══ PROVIDED PASSAGE
I'm trying to align a div in the exact centre of another div, both vertically and horizontally, I've achieved this horizontally but can't seem to get it to work vertically.

The CSS of the parent div is:
Code:
.contentbox
{
	background-image:url('/images/ContentBoxV1.jpg');
	height:200px;
	width:1024px;
}

While the CSS of the inner div is:
Code:
.innercontentbox
{
	background-image:url('/images/InnerContentBoxV2.jpg');
	height:170px;
	width:300px;
	margin-left:auto;
	margin-right:auto;
}

The live site is www.cypherhosting.co.uk , the relevant element is the not-so-centrally-aligned content box inside the bigger content box under the menu buttons.

Thanks guys!
 
Last edited:
Add margin-top:15px to the .innercontentbox styling.
Only problem is that it won't stay centered if the box grows.

I've been looking for a solution for a very similar problem I was having, but like you, I only found solutions involving table-cells :(
 
@Redgie
It's not aligning vertically in Internet Explorer but it is in Firefox.
I'm sure there are other ways, but adding what has been suggested will probably work.

Add margin-top:15px to the .innercontentbox styling.
════
— PARTS OF THE EXERCISE —
1. Answer these questions using the forum thread on centering a div:
(a) What height is set for the .contentbox parent div?
(b) What margin-top value is suggested for the .innercontentbox styling?
(c) In which browser is the inner box reported as not aligning vertically?
2. List every CSS property set in the .innercontentbox rule of the forum thread on centering a div.
3. Continue the forum thread on centering a div from its last line.
══ STUDY MATERIAL
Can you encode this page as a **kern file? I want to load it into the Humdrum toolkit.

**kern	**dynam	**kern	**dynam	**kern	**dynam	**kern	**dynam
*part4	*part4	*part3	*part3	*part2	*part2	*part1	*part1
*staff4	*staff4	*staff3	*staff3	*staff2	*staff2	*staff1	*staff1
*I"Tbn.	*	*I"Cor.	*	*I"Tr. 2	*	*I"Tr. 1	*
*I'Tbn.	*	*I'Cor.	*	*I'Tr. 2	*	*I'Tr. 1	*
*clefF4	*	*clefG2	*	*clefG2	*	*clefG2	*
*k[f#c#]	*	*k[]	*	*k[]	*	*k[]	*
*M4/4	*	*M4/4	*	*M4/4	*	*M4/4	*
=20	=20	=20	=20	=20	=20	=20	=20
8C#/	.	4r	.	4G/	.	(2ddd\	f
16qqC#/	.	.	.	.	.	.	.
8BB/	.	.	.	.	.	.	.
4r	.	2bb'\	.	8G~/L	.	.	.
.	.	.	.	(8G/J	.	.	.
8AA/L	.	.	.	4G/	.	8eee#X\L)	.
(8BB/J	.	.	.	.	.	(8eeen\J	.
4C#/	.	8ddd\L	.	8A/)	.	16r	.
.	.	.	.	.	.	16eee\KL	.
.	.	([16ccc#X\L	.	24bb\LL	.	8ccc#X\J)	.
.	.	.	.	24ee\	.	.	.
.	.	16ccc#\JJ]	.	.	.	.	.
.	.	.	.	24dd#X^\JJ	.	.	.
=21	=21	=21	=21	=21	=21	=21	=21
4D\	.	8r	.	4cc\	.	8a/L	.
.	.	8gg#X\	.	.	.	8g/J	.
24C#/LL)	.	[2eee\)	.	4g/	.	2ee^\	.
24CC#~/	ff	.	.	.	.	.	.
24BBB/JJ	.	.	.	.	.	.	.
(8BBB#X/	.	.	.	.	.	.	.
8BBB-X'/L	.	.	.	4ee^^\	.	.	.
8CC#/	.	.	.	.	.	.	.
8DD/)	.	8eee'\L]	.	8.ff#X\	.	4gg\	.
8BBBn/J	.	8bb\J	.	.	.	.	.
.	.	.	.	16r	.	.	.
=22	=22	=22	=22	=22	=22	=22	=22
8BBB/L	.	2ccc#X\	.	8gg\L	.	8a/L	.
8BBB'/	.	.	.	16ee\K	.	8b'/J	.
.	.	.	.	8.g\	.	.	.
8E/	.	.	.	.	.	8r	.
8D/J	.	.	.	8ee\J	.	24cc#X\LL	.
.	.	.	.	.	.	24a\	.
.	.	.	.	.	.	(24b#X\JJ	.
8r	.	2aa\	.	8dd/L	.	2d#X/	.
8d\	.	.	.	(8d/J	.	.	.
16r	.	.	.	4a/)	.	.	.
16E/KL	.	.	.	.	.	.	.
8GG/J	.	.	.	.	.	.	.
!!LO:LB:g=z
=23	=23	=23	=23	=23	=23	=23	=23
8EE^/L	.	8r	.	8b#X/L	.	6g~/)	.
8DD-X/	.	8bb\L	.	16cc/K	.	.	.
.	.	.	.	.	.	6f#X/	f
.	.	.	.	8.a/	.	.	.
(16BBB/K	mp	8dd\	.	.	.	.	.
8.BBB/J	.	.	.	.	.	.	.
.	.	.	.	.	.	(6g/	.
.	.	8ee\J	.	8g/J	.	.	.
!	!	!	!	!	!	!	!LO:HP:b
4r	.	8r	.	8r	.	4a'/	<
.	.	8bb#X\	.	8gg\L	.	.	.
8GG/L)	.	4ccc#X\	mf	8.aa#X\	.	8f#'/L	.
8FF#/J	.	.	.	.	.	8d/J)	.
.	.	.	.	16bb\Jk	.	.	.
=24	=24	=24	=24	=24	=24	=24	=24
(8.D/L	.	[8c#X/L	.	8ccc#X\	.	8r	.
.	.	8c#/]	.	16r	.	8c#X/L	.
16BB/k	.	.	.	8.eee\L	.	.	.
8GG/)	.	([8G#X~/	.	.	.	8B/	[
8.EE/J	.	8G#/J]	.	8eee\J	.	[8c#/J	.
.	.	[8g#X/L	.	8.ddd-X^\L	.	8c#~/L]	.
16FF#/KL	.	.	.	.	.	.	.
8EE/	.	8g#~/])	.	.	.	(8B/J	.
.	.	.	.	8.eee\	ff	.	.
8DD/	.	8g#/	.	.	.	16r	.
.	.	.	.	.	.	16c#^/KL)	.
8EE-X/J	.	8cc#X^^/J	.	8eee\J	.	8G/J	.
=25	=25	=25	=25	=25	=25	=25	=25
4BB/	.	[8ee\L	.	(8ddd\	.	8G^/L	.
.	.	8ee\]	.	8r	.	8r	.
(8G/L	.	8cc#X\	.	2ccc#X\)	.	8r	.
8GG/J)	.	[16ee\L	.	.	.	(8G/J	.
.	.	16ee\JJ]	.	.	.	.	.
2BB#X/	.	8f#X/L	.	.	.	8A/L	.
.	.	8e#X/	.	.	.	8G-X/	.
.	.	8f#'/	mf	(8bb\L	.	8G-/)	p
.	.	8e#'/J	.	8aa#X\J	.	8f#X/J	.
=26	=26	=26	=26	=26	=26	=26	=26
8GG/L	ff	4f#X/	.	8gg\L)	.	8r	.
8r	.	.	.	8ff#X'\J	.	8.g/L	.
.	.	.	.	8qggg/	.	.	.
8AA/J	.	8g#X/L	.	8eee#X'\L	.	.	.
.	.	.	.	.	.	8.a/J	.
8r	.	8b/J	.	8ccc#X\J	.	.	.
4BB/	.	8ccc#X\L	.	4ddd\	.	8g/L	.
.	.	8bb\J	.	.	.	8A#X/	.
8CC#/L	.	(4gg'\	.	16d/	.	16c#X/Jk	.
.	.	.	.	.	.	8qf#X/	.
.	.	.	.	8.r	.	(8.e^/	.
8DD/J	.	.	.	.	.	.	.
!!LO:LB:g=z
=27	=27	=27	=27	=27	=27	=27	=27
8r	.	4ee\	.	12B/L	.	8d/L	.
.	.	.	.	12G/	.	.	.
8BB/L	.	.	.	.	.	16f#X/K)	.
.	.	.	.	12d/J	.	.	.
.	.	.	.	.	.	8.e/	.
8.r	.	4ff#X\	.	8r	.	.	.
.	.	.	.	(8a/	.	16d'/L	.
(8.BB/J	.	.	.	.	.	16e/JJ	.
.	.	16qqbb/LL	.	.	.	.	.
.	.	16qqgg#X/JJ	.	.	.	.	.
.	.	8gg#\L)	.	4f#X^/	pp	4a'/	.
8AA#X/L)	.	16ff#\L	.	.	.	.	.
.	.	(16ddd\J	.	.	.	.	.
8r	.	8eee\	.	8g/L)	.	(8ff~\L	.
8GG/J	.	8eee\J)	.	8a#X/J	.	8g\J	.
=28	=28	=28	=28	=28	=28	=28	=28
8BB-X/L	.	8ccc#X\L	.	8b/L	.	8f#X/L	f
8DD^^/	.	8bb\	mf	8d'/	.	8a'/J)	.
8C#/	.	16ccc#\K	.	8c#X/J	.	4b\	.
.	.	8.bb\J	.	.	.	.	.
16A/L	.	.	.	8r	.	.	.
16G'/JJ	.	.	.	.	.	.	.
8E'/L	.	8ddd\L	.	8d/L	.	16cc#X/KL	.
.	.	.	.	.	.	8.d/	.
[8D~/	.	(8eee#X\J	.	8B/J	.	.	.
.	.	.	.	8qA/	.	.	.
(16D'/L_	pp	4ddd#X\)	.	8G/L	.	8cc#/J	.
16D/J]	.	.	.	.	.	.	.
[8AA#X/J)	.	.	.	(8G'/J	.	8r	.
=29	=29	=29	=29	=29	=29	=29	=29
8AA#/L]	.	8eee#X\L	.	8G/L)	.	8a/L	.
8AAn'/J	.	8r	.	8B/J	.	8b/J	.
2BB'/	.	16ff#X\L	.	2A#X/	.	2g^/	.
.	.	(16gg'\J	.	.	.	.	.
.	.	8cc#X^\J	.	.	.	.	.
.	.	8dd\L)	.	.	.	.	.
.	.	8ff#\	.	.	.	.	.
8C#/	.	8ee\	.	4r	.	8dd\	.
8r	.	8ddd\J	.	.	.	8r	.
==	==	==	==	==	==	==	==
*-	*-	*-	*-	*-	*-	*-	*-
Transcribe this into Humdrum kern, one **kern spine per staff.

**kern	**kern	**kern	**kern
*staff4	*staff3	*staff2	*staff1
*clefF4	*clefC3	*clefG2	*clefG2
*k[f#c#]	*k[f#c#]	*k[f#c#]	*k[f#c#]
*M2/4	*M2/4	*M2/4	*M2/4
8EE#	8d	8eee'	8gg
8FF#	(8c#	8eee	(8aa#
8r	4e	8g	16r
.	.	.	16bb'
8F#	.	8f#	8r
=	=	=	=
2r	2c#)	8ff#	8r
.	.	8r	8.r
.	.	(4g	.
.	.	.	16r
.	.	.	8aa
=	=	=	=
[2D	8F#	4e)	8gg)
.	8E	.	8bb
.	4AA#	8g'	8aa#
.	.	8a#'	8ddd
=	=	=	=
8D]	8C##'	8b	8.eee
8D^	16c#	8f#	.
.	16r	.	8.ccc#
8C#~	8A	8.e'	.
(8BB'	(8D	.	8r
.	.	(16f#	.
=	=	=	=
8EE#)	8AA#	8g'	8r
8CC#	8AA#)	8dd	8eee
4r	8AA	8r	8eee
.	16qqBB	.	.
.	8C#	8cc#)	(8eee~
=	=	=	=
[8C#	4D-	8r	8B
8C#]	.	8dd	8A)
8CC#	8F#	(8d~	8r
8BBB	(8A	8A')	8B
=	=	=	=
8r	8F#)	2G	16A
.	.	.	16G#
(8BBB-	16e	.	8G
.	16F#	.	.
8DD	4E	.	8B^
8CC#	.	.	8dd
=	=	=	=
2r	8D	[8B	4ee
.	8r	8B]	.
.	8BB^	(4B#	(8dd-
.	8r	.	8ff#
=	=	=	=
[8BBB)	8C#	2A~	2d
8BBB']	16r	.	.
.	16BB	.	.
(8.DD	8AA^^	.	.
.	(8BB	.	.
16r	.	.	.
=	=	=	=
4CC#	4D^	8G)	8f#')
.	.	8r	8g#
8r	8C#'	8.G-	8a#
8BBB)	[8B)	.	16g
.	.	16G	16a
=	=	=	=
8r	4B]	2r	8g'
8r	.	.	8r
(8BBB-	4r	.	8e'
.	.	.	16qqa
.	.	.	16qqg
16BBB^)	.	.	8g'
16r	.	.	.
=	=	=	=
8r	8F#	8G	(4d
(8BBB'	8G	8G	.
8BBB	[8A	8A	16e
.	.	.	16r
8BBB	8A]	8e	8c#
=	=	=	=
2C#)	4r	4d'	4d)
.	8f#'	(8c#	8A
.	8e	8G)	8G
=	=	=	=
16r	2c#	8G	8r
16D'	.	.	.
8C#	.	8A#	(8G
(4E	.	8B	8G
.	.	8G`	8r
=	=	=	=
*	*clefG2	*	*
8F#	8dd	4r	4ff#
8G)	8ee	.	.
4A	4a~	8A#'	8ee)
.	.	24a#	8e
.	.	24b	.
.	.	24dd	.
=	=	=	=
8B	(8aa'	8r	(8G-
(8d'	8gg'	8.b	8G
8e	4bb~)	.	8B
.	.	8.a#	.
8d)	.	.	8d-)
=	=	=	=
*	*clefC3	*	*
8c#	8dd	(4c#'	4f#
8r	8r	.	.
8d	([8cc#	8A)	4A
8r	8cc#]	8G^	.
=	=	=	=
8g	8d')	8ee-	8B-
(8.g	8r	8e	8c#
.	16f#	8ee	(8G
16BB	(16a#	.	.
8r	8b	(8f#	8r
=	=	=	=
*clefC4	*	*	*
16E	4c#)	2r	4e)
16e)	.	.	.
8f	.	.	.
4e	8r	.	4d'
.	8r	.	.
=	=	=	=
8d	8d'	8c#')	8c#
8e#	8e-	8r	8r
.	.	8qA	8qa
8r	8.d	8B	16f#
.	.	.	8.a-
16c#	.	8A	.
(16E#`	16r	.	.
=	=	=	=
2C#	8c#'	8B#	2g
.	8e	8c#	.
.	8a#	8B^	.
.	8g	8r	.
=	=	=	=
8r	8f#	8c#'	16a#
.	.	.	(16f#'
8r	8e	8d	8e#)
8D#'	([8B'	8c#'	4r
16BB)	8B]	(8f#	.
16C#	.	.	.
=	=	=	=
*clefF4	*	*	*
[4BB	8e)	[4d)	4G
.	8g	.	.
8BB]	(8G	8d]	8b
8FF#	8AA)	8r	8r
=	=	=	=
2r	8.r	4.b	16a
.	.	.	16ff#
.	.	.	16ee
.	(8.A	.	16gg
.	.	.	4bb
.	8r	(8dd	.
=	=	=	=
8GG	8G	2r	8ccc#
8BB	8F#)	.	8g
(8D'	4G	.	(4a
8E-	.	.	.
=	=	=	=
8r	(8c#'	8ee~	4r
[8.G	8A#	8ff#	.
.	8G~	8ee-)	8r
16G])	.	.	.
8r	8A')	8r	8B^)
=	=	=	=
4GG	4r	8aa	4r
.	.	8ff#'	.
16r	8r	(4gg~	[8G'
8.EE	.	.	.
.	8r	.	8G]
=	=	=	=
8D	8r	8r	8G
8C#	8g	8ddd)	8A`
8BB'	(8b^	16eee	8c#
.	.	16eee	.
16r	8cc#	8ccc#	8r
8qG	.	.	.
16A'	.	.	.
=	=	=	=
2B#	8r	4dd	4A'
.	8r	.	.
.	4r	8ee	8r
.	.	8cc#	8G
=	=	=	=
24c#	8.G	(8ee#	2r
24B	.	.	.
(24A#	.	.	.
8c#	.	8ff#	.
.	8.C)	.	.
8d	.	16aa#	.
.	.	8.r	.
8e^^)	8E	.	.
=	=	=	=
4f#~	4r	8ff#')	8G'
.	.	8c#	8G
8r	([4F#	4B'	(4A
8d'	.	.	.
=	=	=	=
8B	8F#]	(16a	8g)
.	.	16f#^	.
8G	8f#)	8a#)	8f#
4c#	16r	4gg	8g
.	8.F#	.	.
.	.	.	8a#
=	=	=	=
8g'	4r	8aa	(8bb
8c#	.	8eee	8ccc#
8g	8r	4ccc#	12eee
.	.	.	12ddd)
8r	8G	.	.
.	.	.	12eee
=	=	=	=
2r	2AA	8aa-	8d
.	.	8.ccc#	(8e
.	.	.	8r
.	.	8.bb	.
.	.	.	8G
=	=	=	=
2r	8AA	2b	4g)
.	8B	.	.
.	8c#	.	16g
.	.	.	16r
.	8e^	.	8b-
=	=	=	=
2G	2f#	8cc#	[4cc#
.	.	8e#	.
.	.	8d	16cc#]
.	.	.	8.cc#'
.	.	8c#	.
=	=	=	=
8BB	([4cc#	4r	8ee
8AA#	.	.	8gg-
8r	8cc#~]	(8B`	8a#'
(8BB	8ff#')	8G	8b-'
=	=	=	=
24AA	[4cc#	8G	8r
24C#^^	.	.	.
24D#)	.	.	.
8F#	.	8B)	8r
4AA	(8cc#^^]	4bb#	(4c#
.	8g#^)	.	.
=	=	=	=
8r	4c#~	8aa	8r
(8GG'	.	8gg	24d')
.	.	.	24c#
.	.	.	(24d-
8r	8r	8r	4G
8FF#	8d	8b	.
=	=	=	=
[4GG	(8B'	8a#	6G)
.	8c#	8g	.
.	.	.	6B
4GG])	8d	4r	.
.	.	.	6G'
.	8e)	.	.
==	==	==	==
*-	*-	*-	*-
════
— RESPONSES FOR EACH TASK —
1.
(a) 200px
(b) 15px
(c) Internet Explorer

2. background-image, height, width, margin-left, margin-right

3.
Only problem is that it won't stay centered if the box grows.

I've been looking for a solution for a very similar problem I was having, but like you, I only found solutions involving table-cells :(

Is this what you mean?
When you add text and line breaks to innercontentbox, that grows bigger as does contentbox?

Code:
.contentbox {
	
	
	height:auto;
	width:1024px;
	background-color:#999;
	margin-left:auto;
	margin-right:auto;
	padding-bottom:15px;
	padding-top:15px;
	
}

Code:
.innercontentbox {
	
	height:auto;
	width:300px;
	margin-left:auto;
	margin-right:auto;
	background-color:black;
	color:#fff;
		
}
 
Add margin-top:15px to the .innercontentbox styling.
Only problem is that it won't stay centered if the box grows.

I've been looking for a solution for a very similar problem I was having, but like you, I only found solutions involving table-cells :(

Unfortunately that pushes the parent div up with it, which is not what I'm going for :(
 
That somewhat worked, but meant that it took away the previously working horizontal centering and means that when the page expands vertically the elements move out of the center.
 
Why the center and not just pushed 15px down?

Also, is there any particular reason you're using 'onclick' for your navigation tabs (which will fail if Javascript is disabled)? You can just wrap the div's in normal <a> tags instead.
 
Last edited:
That was just done for simplicity, it's only a concept site at the mo :)

If I push it down by 15px it still has the same problem, by saying that I'm trying to center it, I don't mean center it via centering code, I mean center it by dropping it down by 15px without pushing anything else away, which margins and padding both do.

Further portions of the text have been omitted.